Short story collection by Ghassan Kanafani

A World Not Our Own (Arabic: عالم ليس لنا) is a short story collection by the Palestinian militant and author Ghassan Kanafani. All the stories in this collection were written between 1959 and 1963, lest for the last story, which was written in 1965. The anthology was published for the first time in 1965 in Beirut. The collection portrays the life of the average Palestinian citizen under the occupation, centering on the never-ending fear and anxiety. Kanafani focuses on the usage of figurative language to address the Palestinian Cause and its effects on Palestinians in Palestine and in the diaspora. The collection takes inspiration from Kanafani's biography, and his struggle with alienation. It also deals with his insistence on his intellectual and physical resistance. Kanafani's preference to use figurative language has political and literary purposes, which he elaborates on in his study Resistance Literature in Occupied Palestine: 1948–1966.

Kanafani addresses his idea of intellectual and weaponized resistance, and this idea persists throughout his oeuvre. The influences of Modernism on Kanafani could be detected in many elements of the collection, primarily his choice to make marginalized characters the protagonists of his stories. Despite the stories centering on different plots, they all go on to form one main message, and it is that of geographical alienation.

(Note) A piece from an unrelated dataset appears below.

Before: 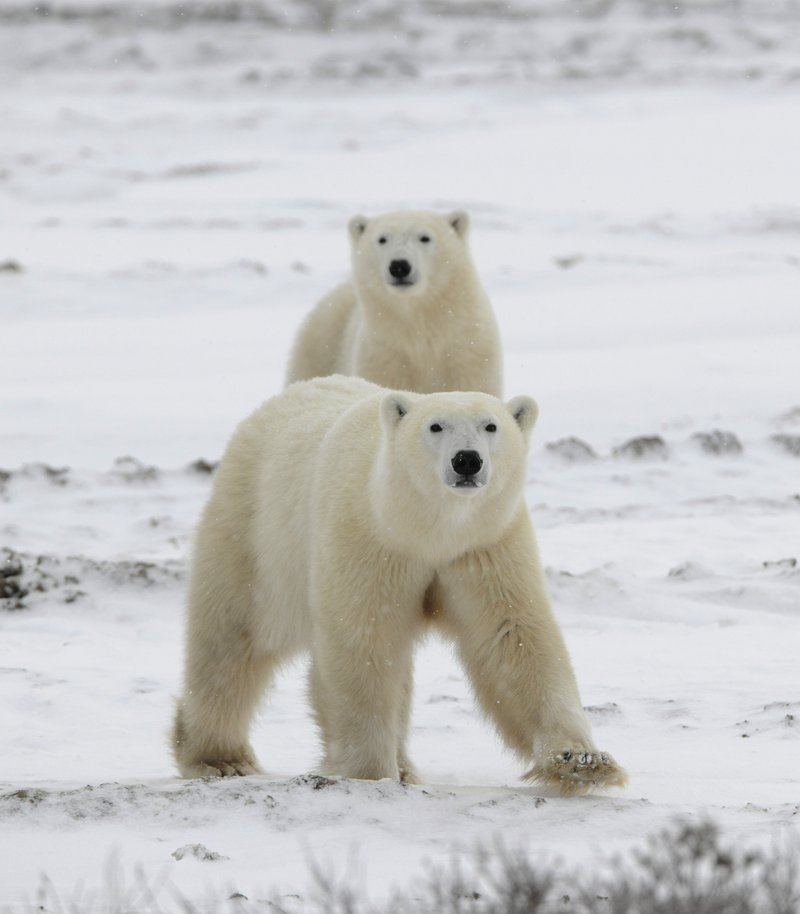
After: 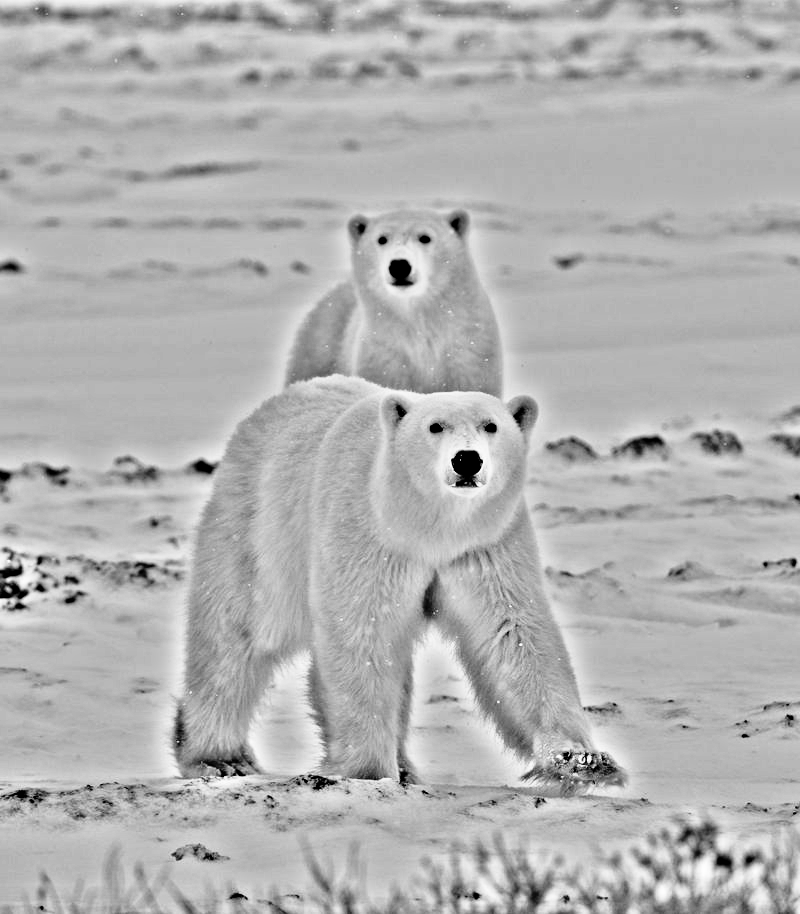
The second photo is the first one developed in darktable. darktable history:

== Stories in the collection ==
The collection is composed of fifteen short stories, including: Judranun Min Hadid (Walls of Iron), Al-Saqr (The Falcon), Kafarul Munajjim (The Foreteller's Village), Judranuhu Wa Kaffuhu Wa Assabi’uhu (His walls, Palm, and Fingers), Al-Munazalaq (The Slide), Ulbatul Zujajin Wahida (A Glass Bottle), Atashul Afa’a (The Snake's Thirst), Law Kuntu Hisanan (If I Were A Horse), Nisful ‘Aalam (Half of The World), Al-Shati' (The Beach), Risala Min Masuood (A Letter From Masuood), Jahsh (Donkey), Ra’asul Asad Al-Hajari (The Lion’s Stone Head), and Al-’Aroos (The Bride).

== Reception ==
The anthology gained recognition from artists and critics alike. In fact, it went on to inspire the documentary “A World Not Ours,” which follows the Palestinian refugee camp, Ain Al-Helwe, in Lebanon.